Kinnaman also stays busy as a freelance writer for The Kansas City Star. As a freelancer, Kinnaman writes stories and school notes for the Jackson and Cass County Neighborhood News. She also prepares the Overland Park Police Blotter for the Overland Park Neighborhood News.

“I worked at The Star for a few years as a clerk and was able to write stories during that time,” Kinnaman said. “As I left to return to higher education, my editor asked if I wanted to write stories as they would come up. I love the work because it has introduced me to some amazing people living in the Kansas City area, and I feel honored to get to share their stories with others.”

While Kinnaman enjoys her podcasts and freelancing, her true calling is higher education. She is currently working on a master’s degree in higher education administration and is working on research in her field.

“I am currently working on a research project on how much the judicial affairs field has changed following the Virginia Tech shootings,” Kinnaman said. “This fall, as part of my internship, I will be working to help create a judicial review board for Avila to provide students involved in incidents with an unbiased panel to review their cases.”

"Podcasting is a very fun way to share things I love with other people, and so far, all three of my shows have been very well received."

Kinnaman’s hard work earned her the Advisor of the Year award for her work co-advising Avila’s Group Activities Programming (GAP). GAP plans and promotes a variety of social, cultural, recreational, and educational events and activities to meet the co-curricular needs of the entire student body.

“I continually try to be aware of what I am doing, experiencing and sharing with others, as well as continually trying to learn more and grow as a person,” Kinnaman said. “I also try my best to help others become more self-aware, and I frequently challenge students as it helps them learn and grow.”

Kinnaman said she knew she wanted to work in higher education since she was in college. As a residence advisor during her undergraduate studies at Missouri State University, Kinnaman said she realized that she wanted to stay an RA forever.

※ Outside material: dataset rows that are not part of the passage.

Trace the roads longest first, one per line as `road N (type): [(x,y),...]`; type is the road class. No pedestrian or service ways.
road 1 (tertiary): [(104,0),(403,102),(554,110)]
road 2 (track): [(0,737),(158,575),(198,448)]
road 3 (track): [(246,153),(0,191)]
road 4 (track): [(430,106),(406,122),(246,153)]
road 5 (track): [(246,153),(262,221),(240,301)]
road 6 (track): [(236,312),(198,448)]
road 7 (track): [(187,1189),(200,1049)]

“At the advice of the director of housing, I found myself applying for jobs across the country,” Kinnaman said. “I ended up settling in San Antonio, Texas, as a resident director and realized that I just really loved working with students, programming and judicial affairs. I really love seeing students mature, hit that point where they no longer think solely about themselves but about their place in the world and how they can have a positive impact upon it. That moment is why I chose higher education, and it’s what makes this job more than just a paycheck. It’s what makes this my passion.”
Kinnaman said that she hopes to inspire students to realize that they have the potential to do anything they set their minds to.

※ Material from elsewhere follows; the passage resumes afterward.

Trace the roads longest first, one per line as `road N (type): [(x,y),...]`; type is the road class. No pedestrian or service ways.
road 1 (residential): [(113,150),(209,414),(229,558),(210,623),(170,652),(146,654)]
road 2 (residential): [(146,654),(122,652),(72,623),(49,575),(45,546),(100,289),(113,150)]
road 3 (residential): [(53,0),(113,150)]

“Too often, we hear tales of people who had grand ideas only for them to be shot down by others,” Kinnaman explained. “Every person has the ability to dream, but they also need the confidence necessary to push them toward working to achieve their goals. I only want the best for students, and I try to do everything I can to help them. When I’m with students, I always get to know them better, so I can see what drives and motivates them and so that I can help them get where they want to be.”